Già solo osservandolo si è consapevoli che sia un personaggio che vive in un mondo proprio, completamente diverso da quello di noi comuni mortali. Ha una presenza angelica, ma al contempo statuaria, coperto di nero dalla testa ai piedi, scultoreo come un marmo di Carrara eppure in possesso d’un eleganza femminea, liquida, sfuggente. Ama la bellezza e gli estremi di una vita artistica appena iniziata. Impressionante la naturalezza con la quale si muove sul palco: manipola il suono tramite una loop station come fosse il direttore di un’orchestra jazz, e impiega senza apparente sforzo un’inusitata estensione vocale per inanellare falsetti ultrasonici che non s’incrinano mai. Un musicista totalmente immerso nella propria Arte, libero come il punk ed elegante come un quartetto d’archi settecentesco. Da un personaggio del genere non può che scaturire un suono d’aliena e incatalogabile bellezza.

Si è rinchiuso da solo per mesi in uno studio scrivendo parecchie canzoni e le ha divise in due album differenti. Ha pennellato melodie travolgenti, ha dato spazio ad una voce che sembra provenire da una dimensione aliena, in grado di controllare con disinvoltura disarmante ogni falsetto, che, badate bene, non è sfoggio di tecnica, ma espressione della sua anima. Il titolo, che significherebbe quella parte dell’animo umano tra il bianco e il nero, ma dal punto di vista dei suoni e dei temi questo disco ha più i crismi dell’esplosione di una scatola di colori. Se “Aromanticism” era spartano e minimalista, il nuovo è espansivo e caleidoscopico, un songwriting mutante nel quale chitarre, arpe, flauti, violini e marchingegni elettronici formano un folklore totalizzante, dal respiro ampio come l’umanità intera. La stranezza consiste nell’averlo fatto uscire in due parti, anche se solo ad ascolto completo l’opera prende davvero forma, tra torrenti sonori e interludi che ne separano idealmente le varie sezioni.

I brani di “Grӕ” sono differenti tra loro, come il primo singolo “Virile”, un viscerale dramma in stile Smashing Pumpkins, ma con il comune denominatore dell’inconfondibile voce di Moses.

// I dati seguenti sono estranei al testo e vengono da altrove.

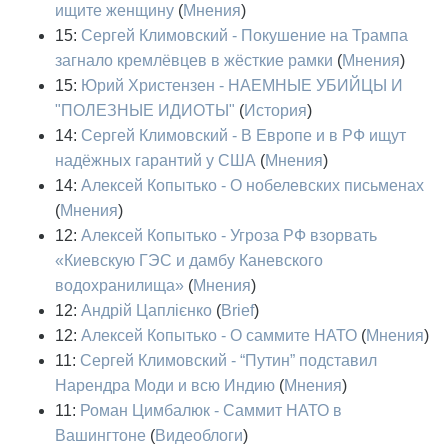
ищите женщину
(
Мнения
)
15:
Сергей Климовский - Покушение на Трампа
загнало кремлёвцев в жёсткие рамки
(
Мнения
)
15:
Юрий Христензен - НАЕМНЫЕ УБИЙЦЫ И
"ПОЛЕЗНЫЕ ИДИОТЫ"
(
История
)
14:
Сергей Климовский - В Европе и в РФ ищут
надёжных гарантий у США
(
Мнения
)
14:
Алексей Копытько - О нобелевских письменах
(
Мнения
)
12:
Алексей Копытько - Угроза РФ взорвать
«Киевскую ГЭС и дамбу Каневского
водохранилища»
(
Мнения
)
12:
Андрій Цаплієнко
(
Brief
)
12:
Алексей Копытько - О саммите НАТО
(
Мнения
)
11:
Сергей Климовский - “Путин” подставил
Нарендра Моди и всю Индию
(
Мнения
)
11:
Роман Цимбалюк - Саммит НАТО в
Вашингтоне
(
Видеоблоги
)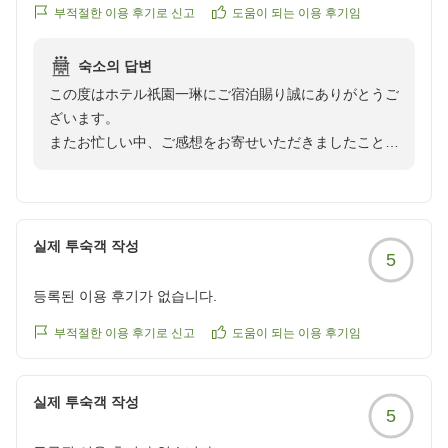
クチコミの詳細はこちらから
頂戴したお言葉を励みに、今後も心地よい空間とサービ
부적절한 이용 후기로 신고
도움이 되는 이용 후기임
https://review.travel.rakuten.co.jp/hotel/voice/168331?
スをご提供できますよう努めてまいります。
reviewId=33123476938009
숙소의 답변
また京都へお越しの際にお迎えできますことを、心より
この度はホテル祇園一琳にご宿泊賜り誠にありがとうご
お待ちしております。
ざいます。
またお忙しい中、ご感想をお寄せいただきましたこと、
ホテル祇園一琳
重ねて御礼申し上げます。
スタッフ一同
アメニティやお部屋の清潔さ、空間の雰囲気につきまし
てお褒めのお言葉を頂戴し、スタッフ一同大変嬉しく拝
실제 투숙객 작성
5
読いたしました。
「また行きたい」とのお言葉は、私どもにとって何より
등록된 이용 후기가 없습니다.
の励みでございます。
今後もより快適にお過ごしいただける空間づくりに努め
부적절한 이용 후기로 신고
도움이 되는 이용 후기임
てまいります。
ぜひまたお越しいただけます日を、心よりお待ち申し上
실제 투숙객 작성
げております。
5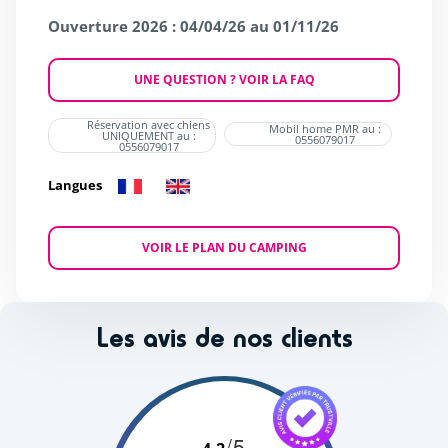
Ouverture 2026 : 04/04/26 au 01/11/26
UNE QUESTION ? VOIR LA FAQ
Réservation avec chiens
Mobil home PMR au :
UNIQUEMENT au :
0556079017
0556079017
Langues
VOIR LE PLAN DU CAMPING
Les avis de nos clients
/5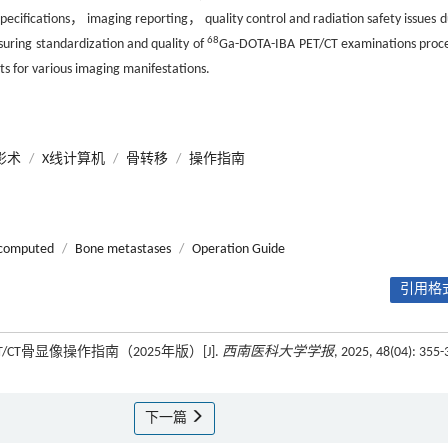
ecifications， imaging reporting， quality control and radiation safety issues d
68
uring standardization and quality of
Ga-DOTA-IBA PET/CT examinations pro
ts for various imaging manifestations.
影术
/
X线计算机
/
骨转移
/
操作指南
 computed
/
Bone metastases
/
Operation Guide
引用格式
 PET/CT骨显像操作指南（2025年版）[J].
西南医科大学学报
, 2025, 48(04): 355-
下一篇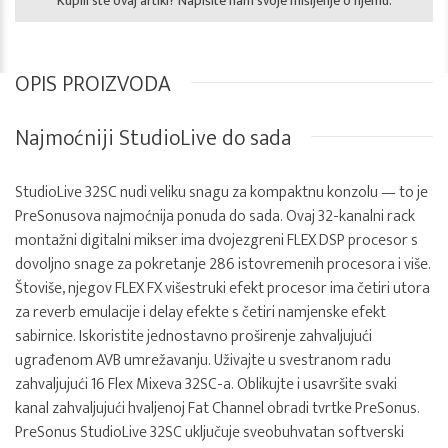
Kupili ste ovaj artikl? Napišite nam svoje mišljenje o njemu.
OPIS PROIZVODA
Najmoćniji StudioLive do sada
StudioLive 32SC nudi veliku snagu za kompaktnu konzolu — to je
PreSonusova najmoćnija ponuda do sada. Ovaj 32-kanalni rack
montažni digitalni mikser ima dvojezgreni FLEX DSP procesor s
dovoljno snage za pokretanje 286 istovremenih procesora i više.
Štoviše, njegov FLEX FX višestruki efekt procesor ima četiri utora
za reverb emulacije i delay efekte s četiri namjenske efekt
sabirnice. Iskoristite jednostavno proširenje zahvaljujući
ugrađenom AVB umrežavanju. Uživajte u svestranom radu
zahvaljujući 16 Flex Mixeva 32SC-a. Oblikujte i usavršite svaki
kanal zahvaljujući hvaljenoj Fat Channel obradi tvrtke PreSonus.
PreSonus StudioLive 32SC uključuje sveobuhvatan softverski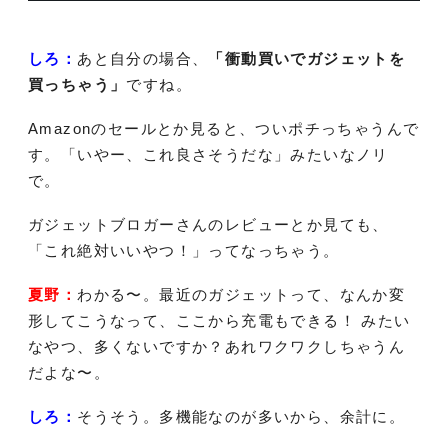
しろ：
あと自分の場合、
「衝動買いでガジェットを
買っちゃう」
ですね。
Amazonのセールとか見ると、ついポチっちゃうんで
す。「いやー、これ良さそうだな」みたいなノリ
で。
ガジェットブロガーさんのレビューとか見ても、
「これ絶対いいやつ！」ってなっちゃう。
夏野：
わかる〜。最近のガジェットって、なんか変
形してこうなって、ここから充電もできる！ みたい
なやつ、多くないですか？あれワクワクしちゃうん
だよな〜。
しろ：
そうそう。多機能なのが多いから、余計に。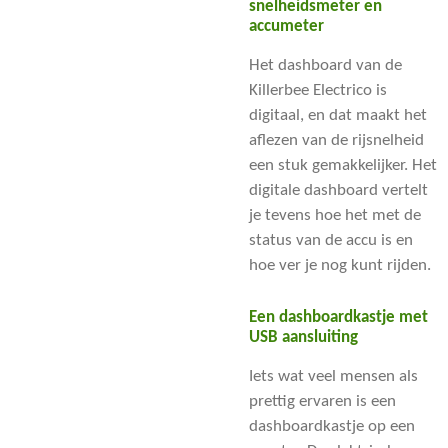
snelheidsmeter en
accumeter
Het dashboard van de
Killerbee Electrico is
digitaal, en dat maakt het
aflezen van de rijsnelheid
een stuk gemakkelijker. Het
digitale dashboard vertelt
je tevens hoe het met de
status van de accu is en
hoe ver je nog kunt rijden.
Een dashboardkastje met
USB aansluiting
Iets wat veel mensen als
prettig ervaren is een
dashboardkastje op een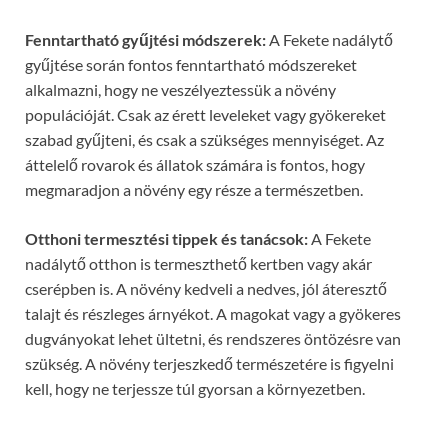
Fenntartható gyűjtési módszerek:
A Fekete nadálytő
gyűjtése során fontos fenntartható módszereket
alkalmazni, hogy ne veszélyeztessük a növény
populációját. Csak az érett leveleket vagy gyökereket
szabad gyűjteni, és csak a szükséges mennyiséget. Az
áttelelő rovarok és állatok számára is fontos, hogy
megmaradjon a növény egy része a természetben.
Otthoni termesztési tippek és tanácsok:
A Fekete
nadálytő otthon is termeszthető kertben vagy akár
cserépben is. A növény kedveli a nedves, jól áteresztő
talajt és részleges árnyékot. A magokat vagy a gyökeres
dugványokat lehet ültetni, és rendszeres öntözésre van
szükség. A növény terjeszkedő természetére is figyelni
kell, hogy ne terjessze túl gyorsan a környezetben.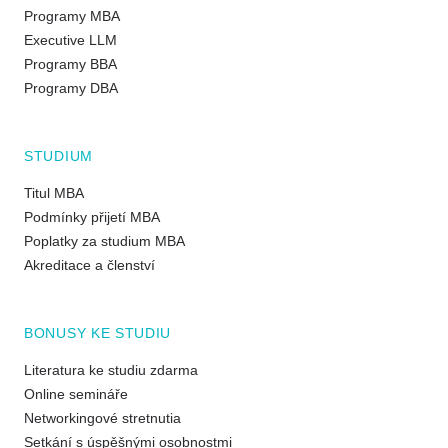
Programy MBA
Executive LLM
Programy BBA
Programy DBA
STUDIUM
Titul MBA
Podmínky přijetí MBA
Poplatky za studium MBA
Akreditace a členství
BONUSY KE STUDIU
Literatura ke studiu zdarma
Online semináře
Networkingové stretnutia
Setkání s úspěšnými osobnostmi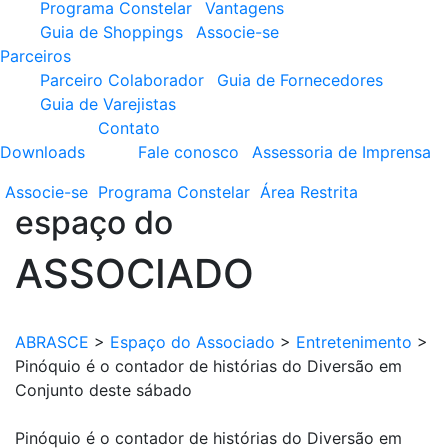
Programa Constelar
Vantagens
Guia de Shoppings
Associe-se
Parceiros
Parceiro Colaborador
Guia de Fornecedores
Guia de Varejistas
Contato
Downloads
Fale conosco
Assessoria de Imprensa
Associe-se
Programa
Constelar
Área
Restrita
espaço do
ASSOCIADO
ABRASCE
>
Espaço do Associado
>
Entretenimento
>
Pinóquio é o contador de histórias do Diversão em
Conjunto deste sábado
Pinóquio é o contador de histórias do Diversão em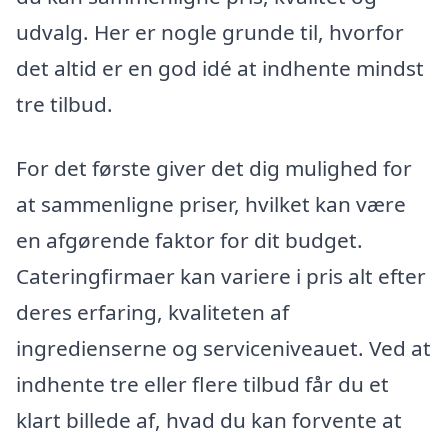
udvalg. Her er nogle grunde til, hvorfor
det altid er en god idé at indhente mindst
tre tilbud.
For det første giver det dig mulighed for
at sammenligne priser, hvilket kan være
en afgørende faktor for dit budget.
Cateringfirmaer kan variere i pris alt efter
deres erfaring, kvaliteten af
ingredienserne og serviceniveauet. Ved at
indhente tre eller flere tilbud får du et
klart billede af, hvad du kan forvente at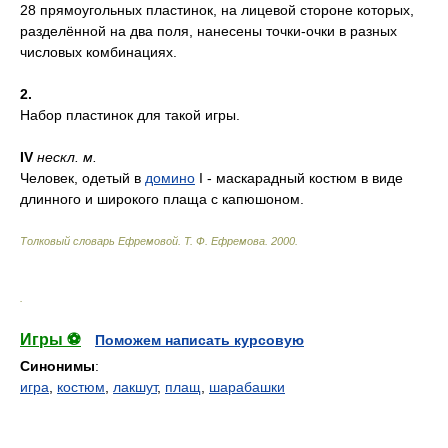
28 прямоугольных пластинок, на лицевой стороне которых,
разделённой на два поля, нанесены точки-очки в разных
числовых комбинациях.
2.
Набор пластинок для такой игры.
IV
нескл.
м.
Человек, одетый в
домино
I - маскарадный костюм в виде
длинного и широкого плаща с капюшоном.
Толковый словарь Ефремовой
.
Т. Ф. Ефремова.
2000
.
.
Игры ⚽
Поможем написать курсовую
Синонимы
:
игра
,
костюм
,
лакшут
,
плащ
,
шарабашки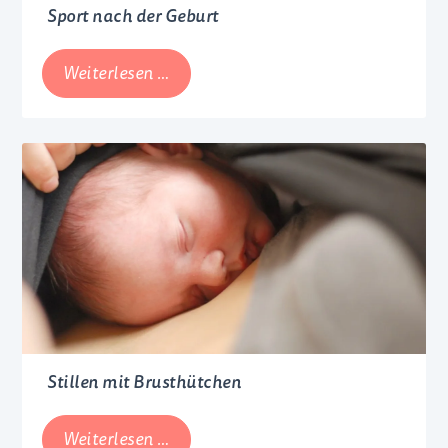
Sport nach der Geburt
Sport
Weiterlesen …
nach
der
Geburt
Stillen mit Brusthütchen
Stillen
Weiterlesen …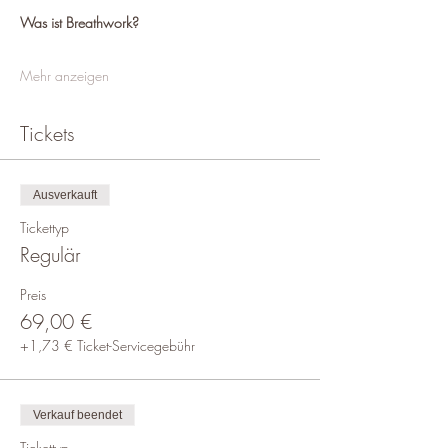
Was ist Breathwork?
Mehr anzeigen
Tickets
Ausverkauft
Tickettyp
Regulär
Preis
69,00 €
+1,73 € Ticket-Servicegebühr
Verkauf beendet
Tickettyp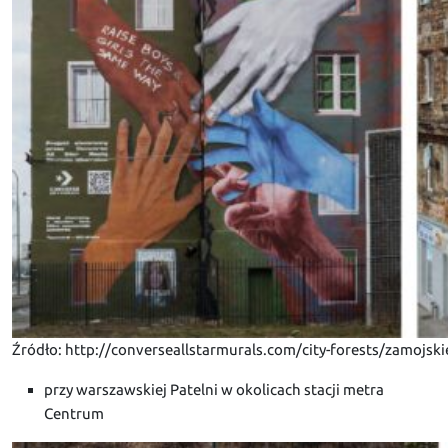
Źródło: http://converseallstarmurals.com/city-forests/zamojsk
przy warszawskiej Patelni w okolicach stacji metra
Centrum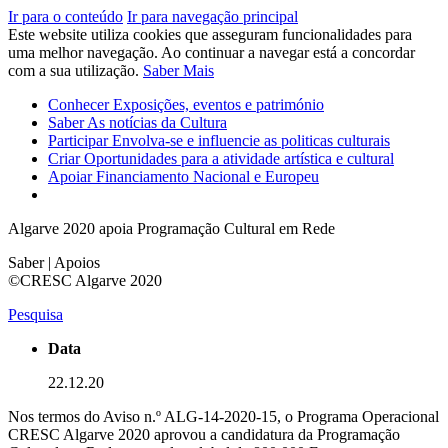
Ir para o conteúdo
Ir para navegação principal
Este website utiliza cookies que asseguram funcionalidades para
uma melhor navegação. Ao continuar a navegar está a concordar
com a sua utilização.
Saber Mais
Conhecer
Exposições, eventos e património
Saber
As notícias da Cultura
Participar
Envolva-se e influencie as politicas culturais
Criar
Oportunidades para a atividade artística e cultural
Apoiar
Financiamento Nacional e Europeu
Algarve 2020 apoia Programação Cultural em Rede
Saber | Apoios
©CRESC Algarve 2020
Pesquisa
Data
22.12.20
Nos termos do Aviso n.º ALG-14-2020-15, o Programa Operacional
CRESC Algarve 2020 aprovou a candidatura da Programação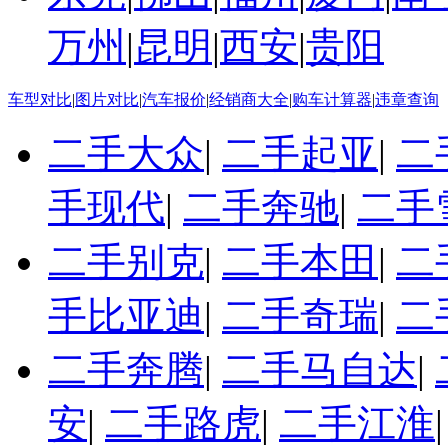
万州
|
昆明
|
西安
|
贵阳
车型对比
|
图片对比
|
汽车报价
|
经销商大全
|
购车计算器
|
违章查询
二手大众
|
二手起亚
|
二
手现代
|
二手奔驰
|
二手
二手别克
|
二手本田
|
二
手比亚迪
|
二手奇瑞
|
二
二手奔腾
|
二手马自达
|
安
|
二手路虎
|
二手江淮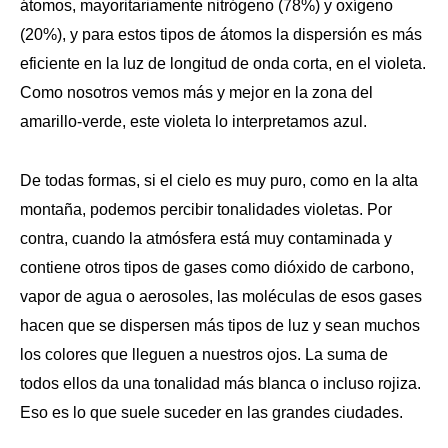
átomos, mayoritariamente nitrógeno (78%) y oxígeno
(20%), y para estos tipos de átomos la dispersión es más
eficiente en la luz de longitud de onda corta, en el violeta.
Como nosotros vemos más y mejor en la zona del
amarillo-verde, este violeta lo interpretamos azul.
De todas formas, si el cielo es muy puro, como en la alta
montaña, podemos percibir tonalidades violetas. Por
contra, cuando la atmósfera está muy contaminada y
contiene otros tipos de gases como dióxido de carbono,
vapor de agua o aerosoles, las moléculas de esos gases
hacen que se dispersen más tipos de luz y sean muchos
los colores que lleguen a nuestros ojos. La suma de
todos ellos da una tonalidad más blanca o incluso rojiza.
Eso es lo que suele suceder en las grandes ciudades.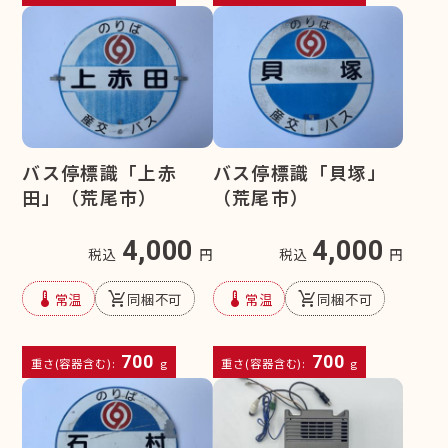
バス停標識「上赤
バス停標識「貝塚」
田」（荒尾市）
（荒尾市）
4,000
4,000
税込
円
税込
円
device_thermostat
remove_shopping_cart
device_thermostat
remove_shopping_cart
常温
同梱不可
常温
同梱不可
700
700
重さ(容器含む):
g
重さ(容器含む):
g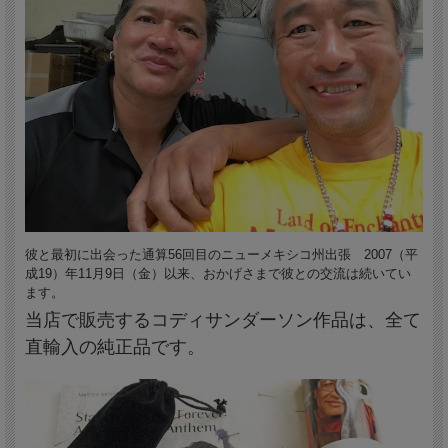
彼と最初に出会った通算56回目のニューメキシコ州出張 2007（平
成19）年11月9日（金）以来、おかげさまで彼との交流は続いてい
ます。
当店で販売するコディサンダーソン作品は、全て
直輸入の純正品です。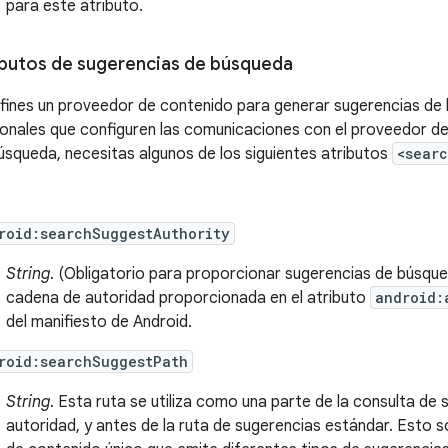
para este atributo.
ibutos de sugerencias de búsqueda
efines un proveedor de contenido para generar sugerencias de 
ionales que configuren las comunicaciones con el proveedor de
úsqueda, necesitas algunos de los siguientes atributos
<sear
roid:searchSuggestAuthority
String
. (Obligatorio para proporcionar sugerencias de búsqued
cadena de autoridad proporcionada en el atributo
android:
del manifiesto de Android.
roid:searchSuggestPath
String
. Esta ruta se utiliza como una parte de la consulta de
autoridad, y antes de la ruta de sugerencias estándar. Esto s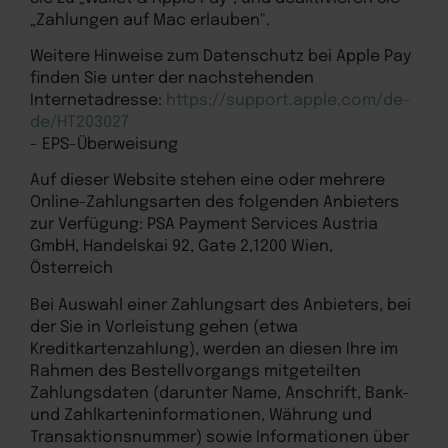
„Zahlungen auf Mac erlauben".
Weitere Hinweise zum Datenschutz bei Apple Pay
finden Sie unter der nachstehenden
Internetadresse:
https://support.apple.com
/de-
de
/HT203027
- EPS-Überweisung
Auf dieser Website stehen eine oder mehrere
Online-Zahlungsarten des folgenden Anbieters
zur Verfügung: PSA Payment Services Austria
GmbH, Handelskai 92, Gate 2,1200 Wien,
Österreich
Bei Auswahl einer Zahlungsart des Anbieters, bei
der Sie in Vorleistung gehen (etwa
Kreditkartenzahlung), werden an diesen Ihre im
Rahmen des Bestellvorgangs mitgeteilten
Zahlungsdaten (darunter Name, Anschrift, Bank-
und Zahlkarteninformationen, Währung und
Transaktionsnummer) sowie Informationen über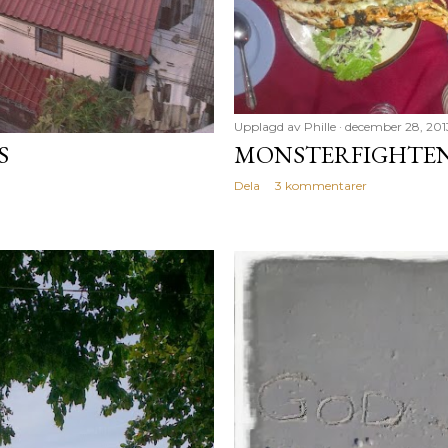
Upplagd av
Phille
december 28, 201
S
MONSTERFIGHTE
Dela
3 kommentarer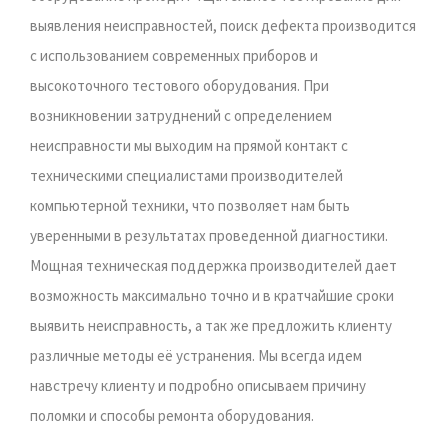
выявления неисправностей, поиск дефекта производится
с использованием современных приборов и
высокоточного тестового оборудования. При
возникновении затруднений с определением
неисправности мы выходим на прямой контакт с
техническими специалистами производителей
компьютерной техники, что позволяет нам быть
уверенными в результатах проведенной диагностики.
Мощная техническая поддержка производителей дает
возможность максимально точно и в кратчайшие сроки
выявить неисправность, а так же предложить клиенту
различные методы её устранения. Мы всегда идем
навстречу клиенту и подробно описываем причину
поломки и способы ремонта оборудования.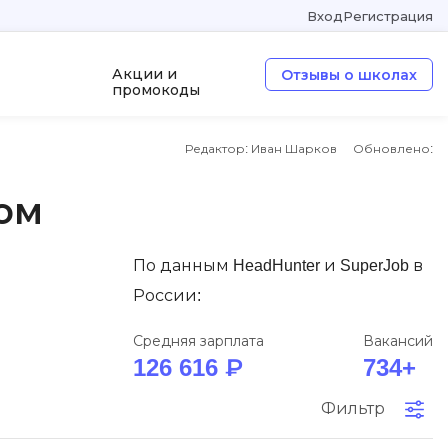
Вход
Регистрация
Акции и
Отзывы о школах
промокоды
Редактор: Иван Шарков
Обновлено:
а
ООП
Операционные системы
ом
W
По данным HeadHunter и SuperJob в
Wordpress
России:
Webflow
Webpack
Средняя зарплата
Вакансий
126 616 ₽
734+
O
Фильтр
Oracle SQL
OSINT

L’album vanta contributi eccellenti, per non dire stellari. Cos’altro potremmo dire di Daniel Lopatin aka Oneohtrix Point Never che condisce con sapienti incursioni elettroniche di stampo avant il disco? O del fenomenale nuovo portavoce del jazz britannico, il sassofonista Shabaka Hutchings, che recita un ruolo preponderante nel brano” Colouour” ? Il meglio per il meglio in altre parole, perché poi ascolterete anche il basso di Thundercat e James Blake, con cui è stato co-prodotto il brano “Bystanders”. Tutti ingredienti plausibili per introdurvi ad uno dei migliori dischi di questo tempestoso 2020.

Se scorriamo altri pezzi ci accorgiamo quanta diversità e perfezione si riesce a scorgere come nel jazz frantumato di “Gagarin”, nella dolente leggerezza di “Me in 20 years” e nella profonda intimità di “Lucky me”.

Ascoltatelo con profonda attenzione ed immersione perché questa meraviglia saprà durare nel tempo!!!